The most important prognostic factor in malignant gliomas is histopathological diagnosis of the tumor. The survival of patients with anaplastic astrocytoma is much longer than that of patients with glioblastoma. The median survival of the former has been improved up to almost 4 years by the recent progress of multidisciplinary treatment, whereas that of the latter has still remained in less than 1.5 years. Other important factors proved to be associated with survival of patients with malignant gliomas are the age of patients, Karnofsky performance status on admission, surgery, radiotherapy and chemotherapy. There is substantial evidence suggesting an association between younger patient age and longer survival in adults with supratentorial anaplastic astrocytoma as well as glioblastoma. It is also consistent with evidence that the patients with better performance status on admission live longer after treatment. Gross total resection of supratentorial anaplastic astrocytoma is directly associated with longer and better survival when compared to subtotal or partial resection. For glioblastoma, however, gross total resection has not been proved to have a significant survival advantage over subtotal or partial removal. Radiotherapy has been proved to be associated with longer survival of patients with supratentorial anaplastic astrocytoma and glioblastoma. Chemotherapy has not proved effective in prolonging the survival of patients with glioblastoma. Multidrug chemotherapy with CCNU, procarbazine and vincristine has proved to have significant survival advantage over BCNU alone, suggesting chemotherapy is also a prognostic factor in patients with anaplastic astrocytoma.
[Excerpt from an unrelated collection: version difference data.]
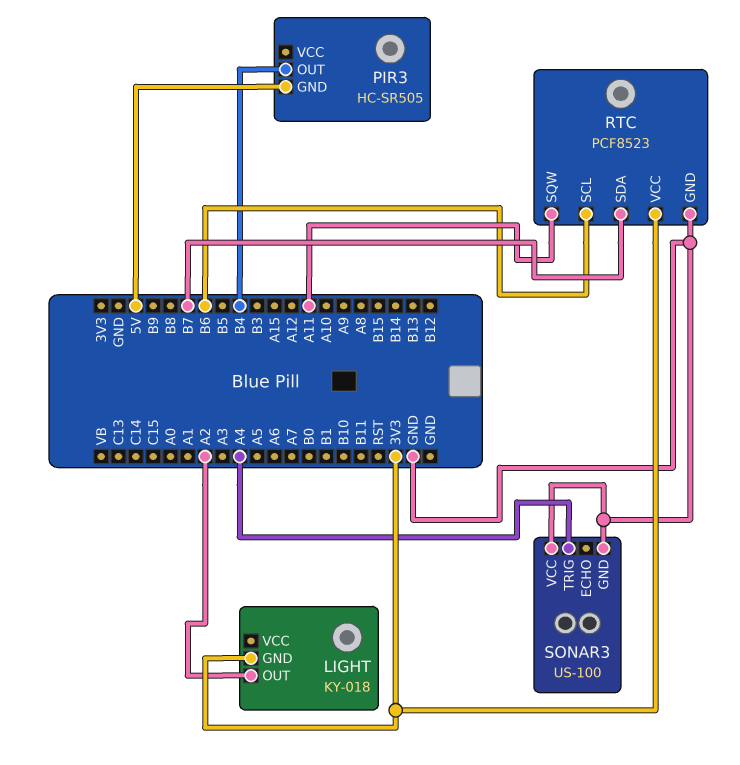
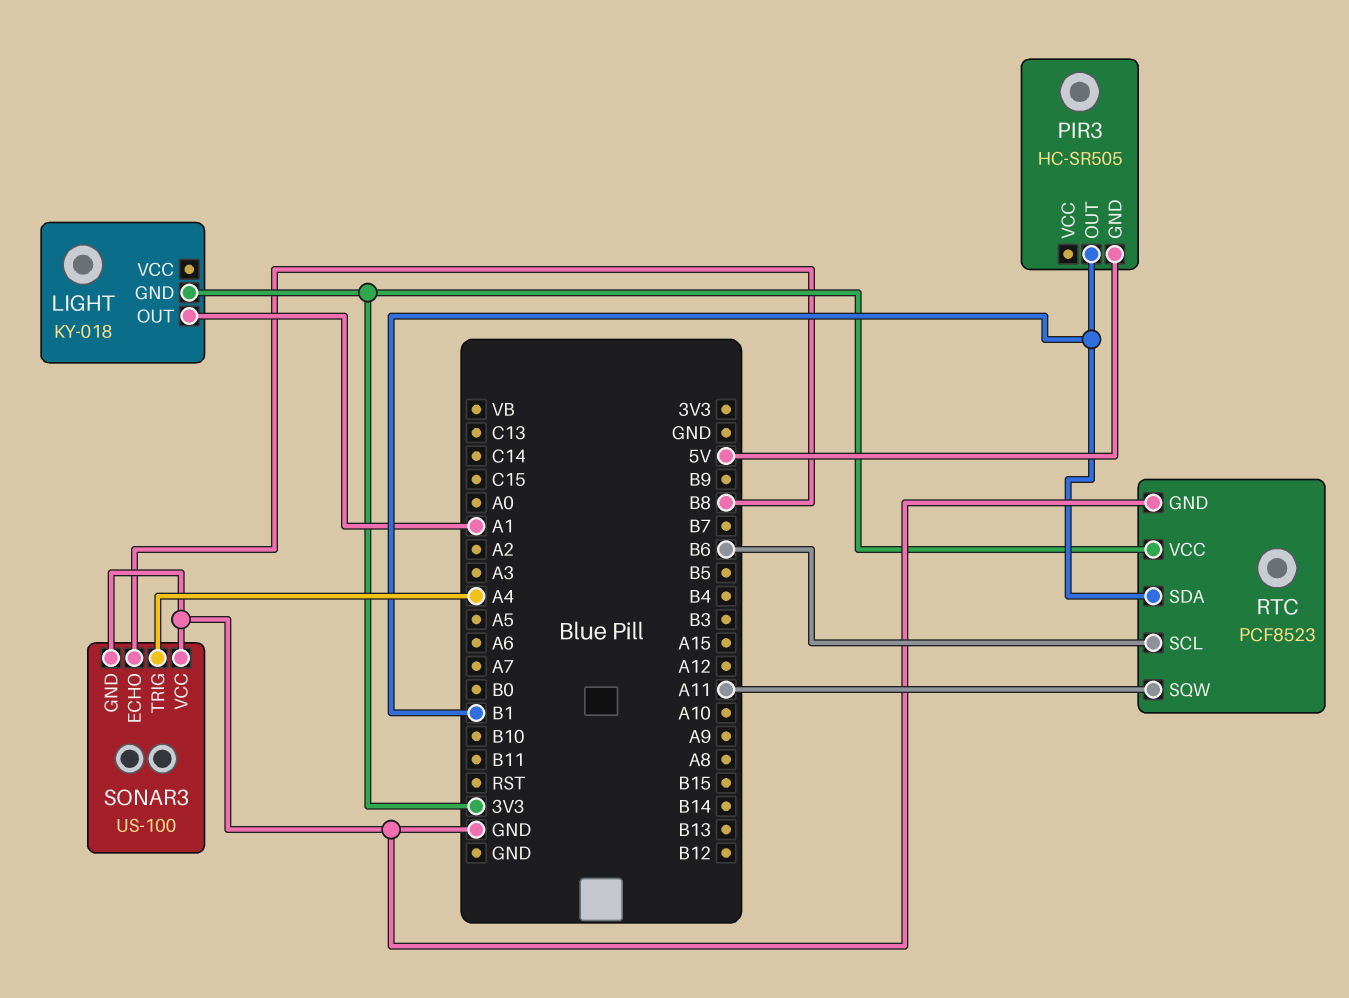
LIGHT pin OUT: A2 -> A1
PIR3 pin OUT: B4 -> B1
RTC pin SDA: B7 -> B1
SONAR3 pin ECHO: none -> B8

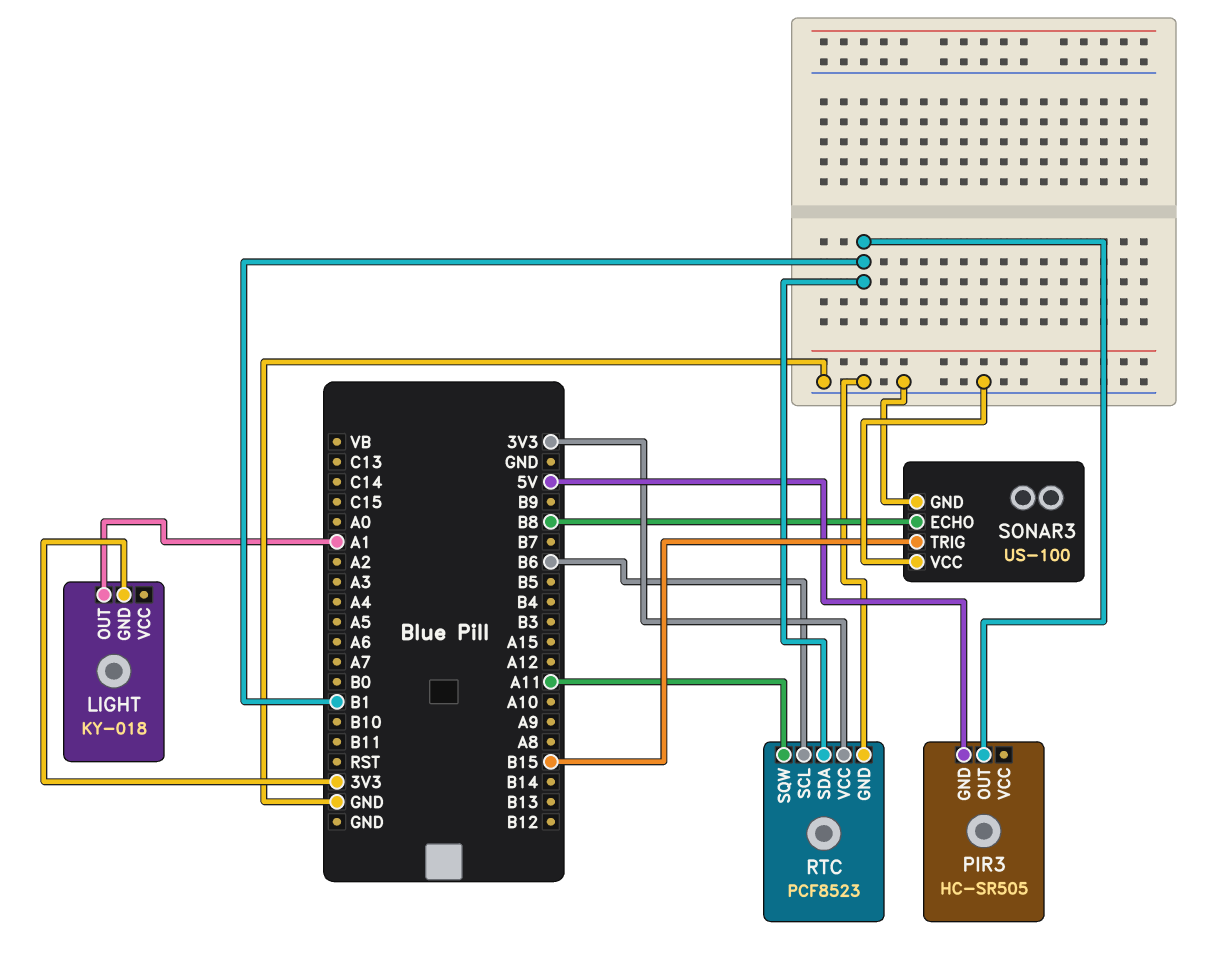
SONAR3 pin TRIG: A4 -> B15

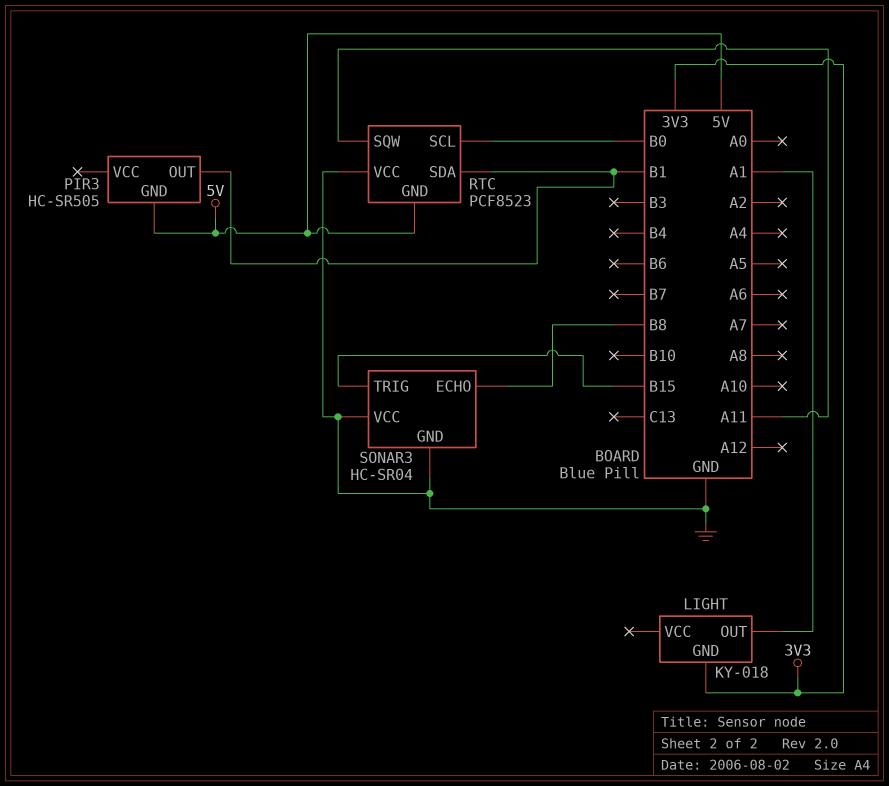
RTC pin GND: GND -> 5V
RTC pin SCL: B6 -> B0
RTC pin VCC: 3V3 -> GND
SONAR3: US-100 -> HC-SR04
恶性胶质瘤最重要的预后因素是肿瘤的组织病理学诊断。间变性星形细胞瘤患者的生存期比胶质母细胞瘤患者长得多。通过多学科治疗的最新进展,前者的中位生存期已提高到近4年,而后者仍不到1.5年。其他被证明与恶性胶质瘤患者生存期相关的重要因素包括患者年龄、入院时的卡诺夫斯基功能状态、手术、放疗和化疗。有大量证据表明,幕上间变性星形细胞瘤以及胶质母细胞瘤的成年患者年龄越小,生存期越长。这也与以下证据一致,即入院时功能状态较好的患者治疗后生存期更长。与次全切除或部分切除相比,幕上间变性星形细胞瘤的全切除与更长、更好的生存期直接相关。然而,对于胶质母细胞瘤,全切除尚未被证明比次全切除或部分切除具有显著的生存优势。放疗已被证明与幕上间变性星形细胞瘤和胶质母细胞瘤患者的生存期延长有关。化疗尚未被证明能有效延长胶质母细胞瘤患者的生存期。环磷酰胺、甲基苄肼和长春新碱的多药化疗已被证明比单独使用卡莫司汀具有显著的生存优势,这表明化疗也是间变性星形细胞瘤患者的一个预后因素。